__GOAL OF THE EXERCISE__:
Without the images, write out the whole listing exactly.
──────── DATA FOR THIS EXERCISE ────────
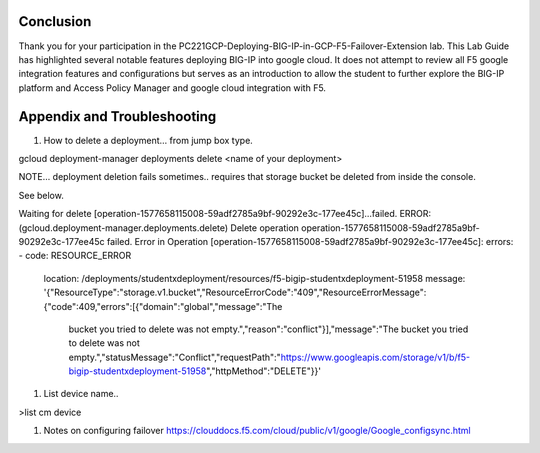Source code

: Conclusion
==========

Thank you for your participation in the PC221GCP-Deploying-BIG-IP-in-GCP-F5-Failover-Extension lab. 
This Lab Guide has highlighted several notable features deploying BIG-IP into google cloud. 
It does not attempt to review all F5 google integration
features and configurations but serves as an introduction to allow the
student to further explore the BIG-IP platform and Access Policy Manager
and google cloud integration with F5.

Appendix and Troubleshooting
============================

#.	How to delete  a deployment… from jump box type. 

gcloud deployment-manager deployments delete <name of your deployment>

NOTE… deployment deletion fails sometimes.. requires that storage bucket be deleted from inside the console.

See below.



Waiting for delete [operation-1577658115008-59adf2785a9bf-90292e3c-177ee45c]...failed.                    
ERROR: (gcloud.deployment-manager.deployments.delete) Delete operation operation-1577658115008-59adf2785a9bf-90292e3c-177ee45c failed.
Error in Operation [operation-1577658115008-59adf2785a9bf-90292e3c-177ee45c]: errors:
- code: RESOURCE_ERROR
  location: /deployments/studentxdeployment/resources/f5-bigip-studentxdeployment-51958
  message: '{"ResourceType":"storage.v1.bucket","ResourceErrorCode":"409","ResourceErrorMessage":{"code":409,"errors":[{"domain":"global","message":"The
    bucket you tried to delete was not empty.","reason":"conflict"}],"message":"The
    bucket you tried to delete was not empty.","statusMessage":"Conflict","requestPath":"https://www.googleapis.com/storage/v1/b/f5-bigip-studentxdeployment-51958","httpMethod":"DELETE"}}'


#.	List device name..

>list cm device


#.	Notes on configuring failover https://clouddocs.f5.com/cloud/public/v1/google/Google_configsync.html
────────
__RESULT FOR THIS TASK__:
Source code

: Conclusion
==========

Thank you for your participation in the PC221GCP-Deploying-BIG-IP-in-GCP-F5-Failover-Extension lab. 
This Lab Guide has highlighted several notable features deploying BIG-IP into google cloud. 
It does not attempt to review all F5 google integration
features and configurations but serves as an introduction to allow the
student to further explore the BIG-IP platform and Access Policy Manager
and google cloud integration with F5.

Appendix and Troubleshooting
============================

#.	How to delete  a deployment… from jump box type. 

gcloud deployment-manager deployments delete <name of your deployment>

NOTE… deployment deletion fails sometimes.. requires that storage bucket be deleted from inside the console.

See below.



Waiting for delete [operation-1577658115008-59adf2785a9bf-90292e3c-177ee45c]...failed.                    
ERROR: (gcloud.deployment-manager.deployments.delete) Delete operation operation-1577658115008-59adf2785a9bf-90292e3c-177ee45c failed.
Error in Operation [operation-1577658115008-59adf2785a9bf-90292e3c-177ee45c]: errors:
- code: RESOURCE_ERROR
  location: /deployments/studentxdeployment/resources/f5-bigip-studentxdeployment-51958
  message: '{"ResourceType":"storage.v1.bucket","ResourceErrorCode":"409","ResourceErrorMessage":{"code":409,"errors":[{"domain":"global","message":"The
    bucket you tried to delete was not empty.","reason":"conflict"}],"message":"The
    bucket you tried to delete was not empty.","statusMessage":"Conflict","requestPath":"https://www.googleapis.com/storage/v1/b/f5-bigip-studentxdeployment-51958","httpMethod":"DELETE"}}'


#.	List device name..

>list cm device


#.	Notes on configuring failover https://clouddocs.f5.com/cloud/public/v1/google/Google_configsync.html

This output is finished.